La force particulière de Youval Adler est d’avoir prouvé,  sans discussion possible, que l’unique et dernière solution qui subsiste dans l’absurde désormais plus qu’avéré de ce conflit, reste la voie des accords de paix.  La bataille quotidienne qui fait rage entre israéliens et palestiniens confirme que « la guerre de tous contre tous » n’est pas celle qui produit un gagnant en mesure d’assurer la coexistence par la force, mais uniquement une destruction mutuelle à l’infini. Cependant, le cinéaste reste profondément pessimiste, car il montre dans le même temps que les hommes qui auraient pu répondre de cet impératif catégorique se sont transformés en machines de guerre, et que le minimum de conscience morale nécessaire à ces négociations a certainement disparu.

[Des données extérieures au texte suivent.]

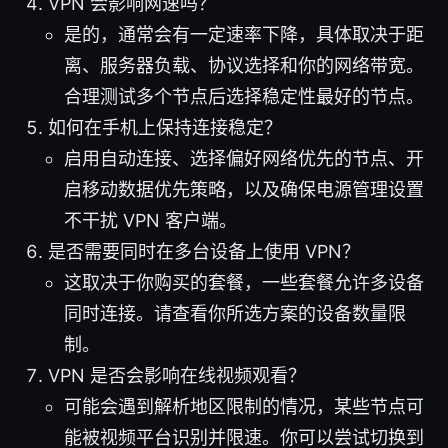
VPN 会影响网速吗？
是的，通常会有一定速率下降，具体取决于距
离、服务器负载、协议选择和你的网络带宽。
合理测试多个节点后选择稳定性最好的节点。
如何在手机上保持连接稳定？
启用自动连接、选择偏好网络优先的节点、开
启移动数据优先策略，以及确保电源管理设置
不干扰 VPN 客户端。
是否需要同时在多台设备上使用 VPN？
这取决于你购买的套餐，一些套餐允许多设备
同时连接。请查看你所选方案的设备数量限
制。
VPN 是否会影响在线视频观看？
可能会遇到解析地区限制的情况，某些节点可
能被视频平台识别并限速。你可以尝试切换到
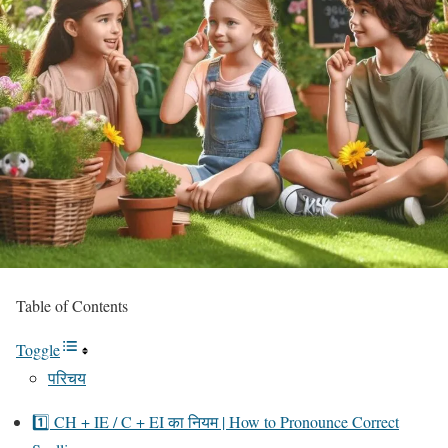
Table of Contents
Toggle
परिचय
1️⃣ CH + IE / C + EI का नियम | How to Pronounce Correct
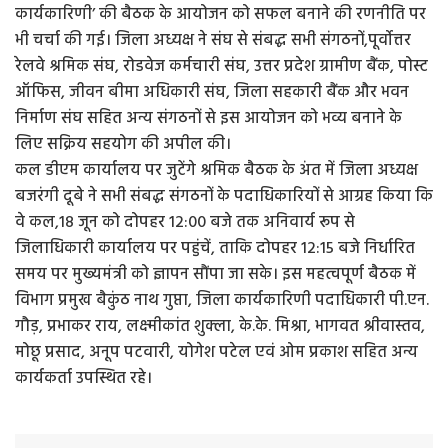
कार्यकारिणी’ की बैठक के आयोजन को सफल बनाने की रणनीति पर
भी चर्चा की गई। जिला अध्यक्ष ने संघ से संबद्ध सभी संगठनों,पूर्वोत्तर
रेलवे श्रमिक संघ, रोडवेज कर्मचारी संघ, उत्तर प्रदेश ग्रामीण बैंक, पोस्ट
ऑफिस, जीवन बीमा अधिकारी संघ, जिला सहकारी बैंक और भवन
निर्माण संघ सहित अन्य संगठनों से इस आयोजन को भव्य बनाने के
लिए सक्रिय सहयोग की अपील की।
​कल डीएम कार्यालय पर जुटेंगे श्रमिक बैठक के अंत में जिला अध्यक्ष
बजरंगी दूबे ने सभी संबद्ध संगठनों के पदाधिकारियों से आग्रह किया कि
वे कल,18 जून को दोपहर 12:00 बजे तक अनिवार्य रूप से
जिलाधिकारी कार्यालय पर पहुंचें, ताकि दोपहर 12:15 बजे निर्धारित
समय पर मुख्यमंत्री को ज्ञापन सौंपा जा सके। ​इस महत्वपूर्ण बैठक में
विभाग प्रमुख बैकुंठ नाथ गुप्ता, जिला कार्यकारिणी पदाधिकारी पी.एन.
गौड़, प्रभाकर राय, लक्ष्मीकांत शुक्ला, के.के. मिश्रा, भागवत श्रीवास्तव,
मोछू प्रसाद, अनूप पटवारी, योगेश पटेल एवं ओम प्रकाश सहित अन्य
कार्यकर्ता उपस्थित रहे।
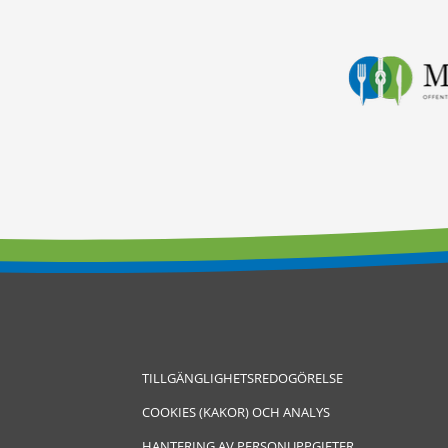
TILLGÄNGLIGHETSREDOGÖRELSE
COOKIES (KAKOR) OCH ANALYS
HANTERING AV PERSONUPPGIFTER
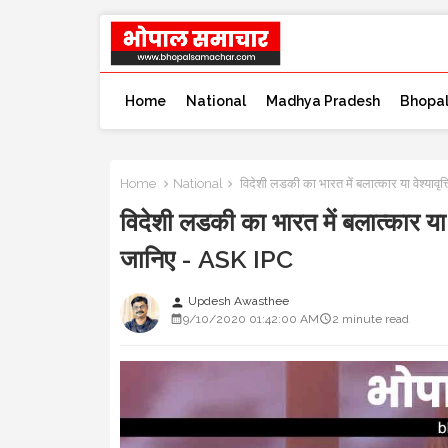
Home
National
Madhya Pradesh
Bhopa
Home
National
विदेशी लडकी का भारत में बलात्कार या वेश्यावृ
विदेशी लडकी का भारत में बलात्कार या व
जानिए - ASK IPC
Updesh Awasthee
person
9/10/2020 01:42:00 AM
2 minute read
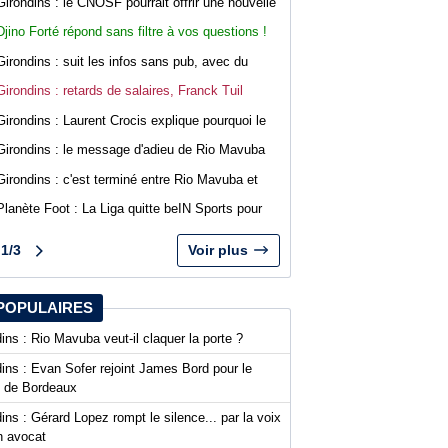
Girondins : le CNOSF pourrait offrir une nouvelle
chance à Bordeaux devant la DNCG
Djino Forté répond sans filtre à vos questions !
Live abonnés WebGirondins
Girondins : suit les infos sans pub, avec du
confort sur WebGirondins
Girondins : retards de salaires, Franck Tuil
rassure les troupes au Haillan
Girondins : Laurent Crocis explique pourquoi le
CNOSF pourrait accepter le dossier
Girondins : le message d'adieu de Rio Mavuba
après son départ
Girondins : c'est terminé entre Rio Mavuba et
Bordeaux
Planète Foot : La Liga quitte beIN Sports pour
DAZN
1/3
Voir plus
POPULAIRES
ins : Rio Mavuba veut-il claquer la porte ?
ins : Evan Sofer rejoint James Bord pour le
t de Bordeaux
ins : Gérard Lopez rompt le silence... par la voix
n avocat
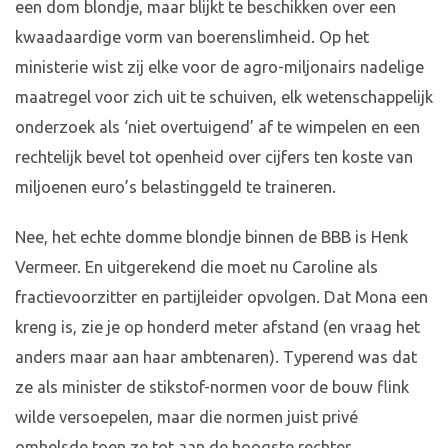
een dom blondje, maar blijkt te beschikken over een
kwaadaardige vorm van boerenslimheid. Op het
ministerie wist zij elke voor de agro-miljonairs nadelige
maatregel voor zich uit te schuiven, elk wetenschappelijk
onderzoek als ‘niet overtuigend’ af te wimpelen en een
rechtelijk bevel tot openheid over cijfers ten koste van
miljoenen euro’s belastinggeld te traineren.
Nee, het echte domme blondje binnen de BBB is Henk
Vermeer. En uitgerekend die moet nu Caroline als
fractievoorzitter en partijleider opvolgen. Dat Mona een
kreng is, zie je op honderd meter afstand (en vraag het
anders maar aan haar ambtenaren). Typerend was dat
ze als minister de stikstof-normen voor de bouw flink
wilde versoepelen, maar die normen juist privé
omhelsde toen ze tot aan de hoogste rechter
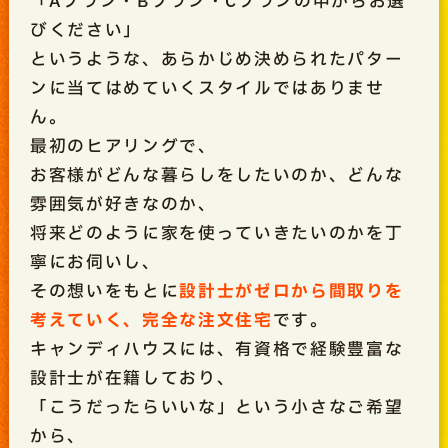
「Aプラン・Bプラン・Cプランの中からお選
びください」
というような、あらかじめ決められたパター
ンに当てはめていくスタイルではありませ
ん。
最初のヒアリングで、
お客様がどんな暮らしをしたいのか、どんな
雰囲気が好きなのか、
将来どのように家を使っていきたいのかを丁
寧にお伺いし、
その想いをもとに
設計士がゼロから間取りを
考えていく、完全な注文住宅
です。
キャンディハウスには、有資格で経験豊富な
設計士が在籍しており、
「こうだったらいいな」という小さなご希望
から、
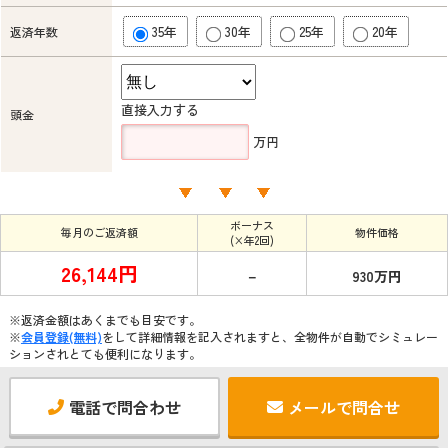
35年
30年
25年
20年
返済年数
直接入力する
頭金
万円
ボーナス
毎月のご返済額
物件価格
(×年2回)
26,144円
－
930万円
※返済金額はあくまでも目安です。
※
会員登録(無料)
をして詳細情報を記入されますと、全物件が自動でシミュレー
ションされとても便利になります。
電話で問合わせ
メールで問合せ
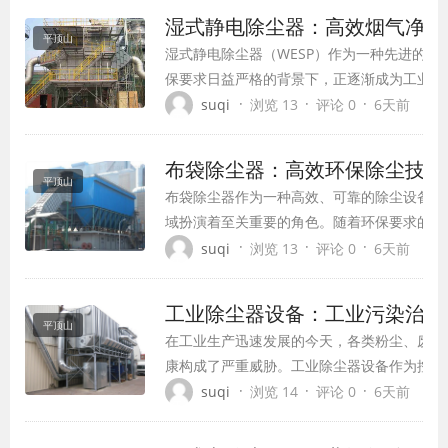
设备，应运而生，成为解决这一难题的理想选
湿式静电除尘器：高效烟气净化
平顶山
湿式静电除尘器（WESP）作为一种先进的烟
保要求日益严格的背景下，正逐渐成为工业领
行业不可或缺的环保技术。本文将全面介绍湿
·
·
·
suqi
浏览 13
评论 0
6天前
理、技术特点、应用优势及发展前景。
布袋除尘器：高效环保除尘技术
平顶山
布袋除尘器作为一种高效、可靠的除尘设备，
域扮演着至关重要的角色。随着环保要求的不
器凭借其卓越的除尘性能和广泛的应用范围，
·
·
·
suqi
浏览 13
评论 0
6天前
粉尘污染的首选设备。
工业除尘器设备：工业污染治理
平顶山
在工业生产迅速发展的今天，各类粉尘、废气
康构成了严重威胁。工业除尘器设备作为控制
生产环境的关键设备，已成为现代工业生产不
·
·
·
suqi
浏览 14
评论 0
6天前
成部分。这些设备通过物理或化学方法，有效
中的粉尘颗粒，不仅保护了员工的健康，也减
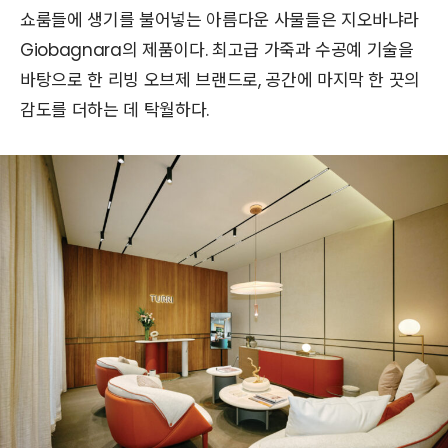
쇼룸들에 생기를 불어넣는 아름다운 사물들은 지오바냐라
Giobagnara의 제품이다. 최고급 가죽과 수공예 기술을
바탕으로 한 리빙 오브제 브랜드로, 공간에 마지막 한 끗의
감도를 더하는 데 탁월하다.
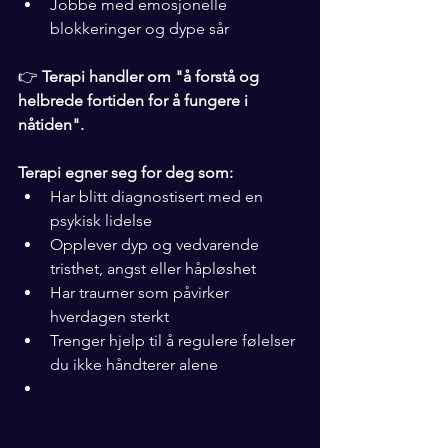
Jobbe med emosjonelle 
blokkeringer og dype sår
👉 
Terapi handler om "å forstå og 
helbrede fortiden for å fungere i 
nåtiden".
Terapi egner seg for deg som:
Har blitt diagnostisert med en 
psykisk lidelse
Opplever dyp og vedvarende 
tristhet, angst eller håpløshet
Har traumer som påvirker 
hverdagen sterkt
Trenger hjelp til å regulere følelser 
du ikke håndterer alene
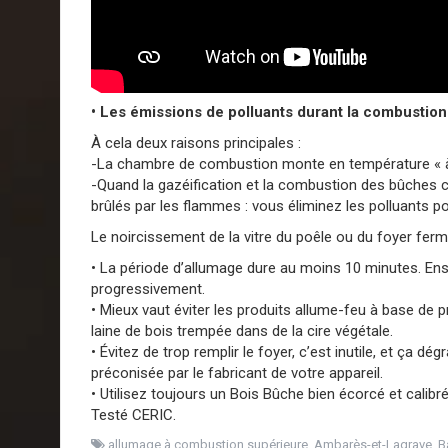
• Les émissions de polluants durant la combustion
À cela deux raisons principales :
-La chambre de combustion monte en température « à 
-Quand la gazéification et la combustion des bûches 
brûlés par les flammes : vous éliminez les polluants p
Le noircissement de la vitre du poêle ou du foyer fer
• La période d’allumage dure au moins 10 minutes. Ensu
progressivement.
• Mieux vaut éviter les produits allume-feu à base de 
laine de bois trempée dans de la cire végétale.
• Évitez de trop remplir le foyer, c’est inutile, et ça d
préconisée par le fabricant de votre appareil.
• Utilisez toujours un Bois Bûche bien écorcé et calibré
Testé CERIC.
allumage à combustion supérieure
,
Ambarès-et-Lagrave
,
B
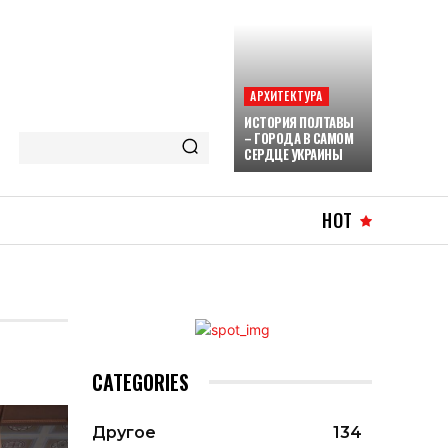
АРХИТЕКТУРА
ИСТОРИЯ ПОЛТАВЫ
– ГОРОДА В САМОМ
СЕРДЦЕ УКРАИНЫ
HOT
CATEGORIES
Другое
134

En effet, ces deux guerres désormais menées à l’aveugle, et comme indépendamment l’une de l’autre, se trouvent aujourd’hui reliées par autre chose que l’objet de plus en plus flou des désaccords de base. Comme la psychiatrie l’explique, le symptôme d’une souffrance se fait parfois si puissant, si douloureux en lui-même, qu’il s’autonomise pour devenir une maladie à part entière, reléguant la véritable cause de son développement au rang d’effet secondaire. Au-delà de l’opposition armée, il y a aujourd’hui la guerre des nerfs, des mensonges, des humiliations, des deuils inconsolables, des idéologies moribondes ou morbides, des espoirs déçus et des intérêts individuels, souvent dissociés des objectifs collectifs. Cette guerre, qui existe entre deux peuples, remet chaque fois à jour les conflits irréductibles qui séparent les partis politiques au sein de chaque population, les divergences qui déchirent la société et les familles – et montre comment ces contradictions vont jusqu’à rendre schizophrènes les individus eux-mêmes.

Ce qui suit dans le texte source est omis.